Politics

Colombian VP Marquez using her fashion sense to political advantage

By Irene Escudero

Cali, Colombia, Aug 22 (EFE).- Colombian Vice President Francia Marquez did not arrive at her position of power just to “get comfortable” and what is catching public attention are both her words and deeds but also her fashion sense, with her outfits by young designer Esteban Sinisterra reviving fashion as a political act and statement.

The energetic and vibrant yellows of many of her outfits combined – according to which day it is – with blue and weaving in African fabrics stamped with circular, rectangular and geometrical motifs always stand out among the de rigeur suits and ties of the male officials and staffers around her.

“Many blacks in politics came and settled in, but Francia … came to implement what she believes and she feels that she should have been demonstrating this for a long time,” Sinisterra, the founder of the Esteban Afrika fashion brand, told EFE.

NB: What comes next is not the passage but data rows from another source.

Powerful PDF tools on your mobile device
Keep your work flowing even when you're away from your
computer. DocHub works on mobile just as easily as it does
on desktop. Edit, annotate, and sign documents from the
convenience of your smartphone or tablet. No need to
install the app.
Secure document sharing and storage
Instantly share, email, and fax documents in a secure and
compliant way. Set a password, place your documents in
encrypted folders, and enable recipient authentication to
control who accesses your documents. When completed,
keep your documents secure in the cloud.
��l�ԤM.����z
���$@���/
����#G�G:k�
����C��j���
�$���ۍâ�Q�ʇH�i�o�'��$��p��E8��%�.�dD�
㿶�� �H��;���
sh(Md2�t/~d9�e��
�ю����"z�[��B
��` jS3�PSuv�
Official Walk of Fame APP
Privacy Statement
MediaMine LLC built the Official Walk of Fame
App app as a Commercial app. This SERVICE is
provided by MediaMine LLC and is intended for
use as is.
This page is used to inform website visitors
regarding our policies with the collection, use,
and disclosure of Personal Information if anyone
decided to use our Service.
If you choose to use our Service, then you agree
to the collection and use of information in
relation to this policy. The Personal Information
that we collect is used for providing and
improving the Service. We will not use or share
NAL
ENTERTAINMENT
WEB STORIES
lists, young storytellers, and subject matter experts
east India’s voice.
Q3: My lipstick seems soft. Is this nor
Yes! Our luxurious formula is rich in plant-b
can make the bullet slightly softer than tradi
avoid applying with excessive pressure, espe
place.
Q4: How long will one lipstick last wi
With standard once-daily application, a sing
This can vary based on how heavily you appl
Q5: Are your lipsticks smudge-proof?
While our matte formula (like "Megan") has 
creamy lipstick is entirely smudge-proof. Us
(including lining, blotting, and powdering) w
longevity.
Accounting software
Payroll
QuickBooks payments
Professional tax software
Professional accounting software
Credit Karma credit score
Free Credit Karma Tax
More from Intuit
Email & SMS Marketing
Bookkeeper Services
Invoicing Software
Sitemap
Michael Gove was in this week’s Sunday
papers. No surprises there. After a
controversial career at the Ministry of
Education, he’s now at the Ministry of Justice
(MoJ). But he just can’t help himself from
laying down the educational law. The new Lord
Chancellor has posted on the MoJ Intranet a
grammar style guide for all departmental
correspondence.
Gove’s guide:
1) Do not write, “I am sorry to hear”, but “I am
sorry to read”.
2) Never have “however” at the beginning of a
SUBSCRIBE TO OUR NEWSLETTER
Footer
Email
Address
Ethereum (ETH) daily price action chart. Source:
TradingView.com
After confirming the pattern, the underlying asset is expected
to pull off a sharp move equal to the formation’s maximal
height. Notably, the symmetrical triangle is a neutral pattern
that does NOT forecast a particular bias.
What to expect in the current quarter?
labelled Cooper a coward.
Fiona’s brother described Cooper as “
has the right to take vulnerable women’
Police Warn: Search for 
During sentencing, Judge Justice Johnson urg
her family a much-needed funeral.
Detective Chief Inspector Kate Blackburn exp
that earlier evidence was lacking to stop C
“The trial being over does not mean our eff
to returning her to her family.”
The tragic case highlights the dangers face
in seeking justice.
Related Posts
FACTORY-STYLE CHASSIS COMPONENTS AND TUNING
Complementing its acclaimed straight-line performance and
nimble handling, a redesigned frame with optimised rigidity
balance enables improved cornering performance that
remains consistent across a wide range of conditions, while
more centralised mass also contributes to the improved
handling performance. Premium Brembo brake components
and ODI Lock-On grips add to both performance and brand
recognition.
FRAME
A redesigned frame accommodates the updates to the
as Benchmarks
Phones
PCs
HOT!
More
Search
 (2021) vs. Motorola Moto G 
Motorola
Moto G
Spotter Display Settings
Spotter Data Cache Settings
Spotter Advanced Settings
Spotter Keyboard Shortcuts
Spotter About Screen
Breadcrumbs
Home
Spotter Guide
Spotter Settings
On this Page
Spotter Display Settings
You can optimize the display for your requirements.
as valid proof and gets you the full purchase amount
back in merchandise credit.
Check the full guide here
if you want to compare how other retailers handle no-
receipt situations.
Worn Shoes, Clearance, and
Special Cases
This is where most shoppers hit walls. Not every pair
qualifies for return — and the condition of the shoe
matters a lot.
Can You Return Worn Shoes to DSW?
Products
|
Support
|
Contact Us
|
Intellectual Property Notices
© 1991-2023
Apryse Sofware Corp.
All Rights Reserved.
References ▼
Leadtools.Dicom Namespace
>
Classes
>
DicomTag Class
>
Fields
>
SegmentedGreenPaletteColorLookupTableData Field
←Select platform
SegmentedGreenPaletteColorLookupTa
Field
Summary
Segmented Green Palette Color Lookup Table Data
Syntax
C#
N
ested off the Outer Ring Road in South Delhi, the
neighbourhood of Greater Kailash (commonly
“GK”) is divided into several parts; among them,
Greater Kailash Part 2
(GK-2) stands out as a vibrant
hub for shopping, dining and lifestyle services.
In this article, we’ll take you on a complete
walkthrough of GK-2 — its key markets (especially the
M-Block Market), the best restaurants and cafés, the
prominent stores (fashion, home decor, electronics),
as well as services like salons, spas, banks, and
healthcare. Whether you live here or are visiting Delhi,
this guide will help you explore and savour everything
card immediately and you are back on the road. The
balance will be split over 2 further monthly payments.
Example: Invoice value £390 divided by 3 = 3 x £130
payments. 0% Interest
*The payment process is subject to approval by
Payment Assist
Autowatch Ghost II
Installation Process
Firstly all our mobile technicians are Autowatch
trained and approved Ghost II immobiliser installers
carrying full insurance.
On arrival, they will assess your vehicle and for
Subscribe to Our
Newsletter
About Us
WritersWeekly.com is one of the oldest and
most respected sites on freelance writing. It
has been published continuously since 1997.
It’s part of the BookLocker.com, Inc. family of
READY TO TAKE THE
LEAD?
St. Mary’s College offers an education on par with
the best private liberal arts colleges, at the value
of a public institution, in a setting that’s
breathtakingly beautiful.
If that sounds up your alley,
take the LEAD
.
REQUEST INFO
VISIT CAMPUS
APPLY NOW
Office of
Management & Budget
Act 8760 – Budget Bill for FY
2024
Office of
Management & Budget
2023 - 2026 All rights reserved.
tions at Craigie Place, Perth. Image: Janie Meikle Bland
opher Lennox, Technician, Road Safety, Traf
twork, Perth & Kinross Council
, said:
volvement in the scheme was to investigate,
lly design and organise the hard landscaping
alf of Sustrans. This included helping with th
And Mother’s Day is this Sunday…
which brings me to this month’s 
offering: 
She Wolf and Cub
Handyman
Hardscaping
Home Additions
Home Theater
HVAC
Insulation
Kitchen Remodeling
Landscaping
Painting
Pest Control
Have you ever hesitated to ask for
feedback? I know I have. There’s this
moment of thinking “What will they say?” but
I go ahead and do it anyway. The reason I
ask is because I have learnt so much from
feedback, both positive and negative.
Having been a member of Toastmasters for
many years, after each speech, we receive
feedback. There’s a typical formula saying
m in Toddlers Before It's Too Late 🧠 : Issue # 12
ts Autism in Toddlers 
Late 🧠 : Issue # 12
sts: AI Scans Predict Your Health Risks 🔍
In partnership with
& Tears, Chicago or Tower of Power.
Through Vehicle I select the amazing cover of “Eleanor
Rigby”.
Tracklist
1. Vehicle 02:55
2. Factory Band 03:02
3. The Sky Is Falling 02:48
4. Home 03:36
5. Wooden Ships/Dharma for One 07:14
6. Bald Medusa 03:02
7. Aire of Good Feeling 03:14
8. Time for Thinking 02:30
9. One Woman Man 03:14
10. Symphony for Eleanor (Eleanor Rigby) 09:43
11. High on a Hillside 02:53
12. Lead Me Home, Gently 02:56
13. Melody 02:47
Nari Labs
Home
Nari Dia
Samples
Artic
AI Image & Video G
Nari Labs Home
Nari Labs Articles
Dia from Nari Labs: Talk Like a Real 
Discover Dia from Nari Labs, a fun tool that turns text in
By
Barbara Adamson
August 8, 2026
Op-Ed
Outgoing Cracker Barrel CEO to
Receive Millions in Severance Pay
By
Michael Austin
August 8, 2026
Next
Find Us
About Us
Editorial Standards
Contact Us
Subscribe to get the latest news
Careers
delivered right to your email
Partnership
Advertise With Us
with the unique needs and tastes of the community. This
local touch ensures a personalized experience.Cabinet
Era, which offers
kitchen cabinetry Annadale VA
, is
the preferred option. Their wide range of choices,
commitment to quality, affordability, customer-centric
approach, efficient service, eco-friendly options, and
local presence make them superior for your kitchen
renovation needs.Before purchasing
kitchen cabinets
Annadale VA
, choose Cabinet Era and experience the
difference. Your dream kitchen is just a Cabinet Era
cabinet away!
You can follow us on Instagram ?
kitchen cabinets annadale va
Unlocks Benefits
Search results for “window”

Wearing such designs is a “decolonizing” act, the designer said, a way of “decolonizing those frameworks of how you have to behave and how to be accepted.”

Marquez “views things from her ancestry and shows that you can get into power representing your people,” the “nobodies (like us) who have been historically excluded,” said the young man, smiling all the time.

Sinisterra’s career – and Marquez’s choice of him to design her outfits – is another symbol in and of itself. The 23-year-old was born in Santa Barbara de Iscuande, a municipality in the southern coastal province of Nariño, but at a very young age regional violence forced his family to move to Guapi, a town in the neighboring province of Cauca, also on the Pacific Ocean.

“I arrived in the fashion world seeking … to benefit my family,” he said, and it was in Guapi that he first saw his grandmother and aunt sewing and where he his love for garments “soaked in.”

He was very young, but even so he began dressing the dolls of his little girl cousins. His father never liked that “women’s” world where Sinisterra, as a male, had to do “other kinds of things like sewing,” which was something that girls traditionally did. Today, however, his father is proud of him, although he never says so.

And the young man’s success has been spectacular. At the Petronio Alvarez festival, the biggest cultural exhibition on the Pacific coast that was held last week in Cali, Sinisterra’s kiosk was practically empty after he sold virtually all the garments he had on display and currently he’s looking to set up a physical store where he can fill the many orders for garments that he’s been receiving.

All this is the “fault” of Francia Marquez, who contacted him when she mounted her vice presidential campaign and wanted to empower the image of a black woman and her Afro-Pacific roots, which have become the signature elements of her image.

Esteban Afrika “spun and narrated the territory” that she wanted to show via Sinisterra’s designs, and the company forged an outward image that ensures that when the Colombian VP goes somewhere “without having to open her mouth, she already represents our communities and our struggles,” the designer said.

When Marquez took the oath of office as the country’s first black vice president on August 7, she did so wearing a spectacular blue dress with orange circular designs over a white petticoat and a type of sheer white vest, which is “a tribute to the traditional Pacific (coastal) woman.”

“The vest with white tones represented that peace that she set about weaving starting when she took office, those fabrics of peace and equality within the territory,” said Sinisterra. And each type of fabric that he uses has a significance that reaches far beyond representing the resistance of the country’s black community.

“For example, there are women who use certain kinds of cloth to show that they’re single, that they’re married, that they don’t want a relationship … The same thing goes for the turban (or head wrap), which is also a symbol of resistance within our community of the African diaspora in Colombia’s Pacific region,” he said.

Sinisterra’s brand, Esteban Afrika, will remain a central feature of Marquez’s outfits, although he said he hopes to also provide opportunity for other young designers like him.

“Giving someone the opportunity at this stage in life is like cutting off the possibilities for those bad roads that there are within the environment,” he said, having experienced regional violence firsthand along with dislocation, adding that there are young designers with talent who only need a “little push.”

Thus, Sinisterra’s hope is that Marquez, who has broken through a glass ceiling for excluded communities and violated populations, “becomes a canvas” to which many others can contribute, and on which they can sew and paint.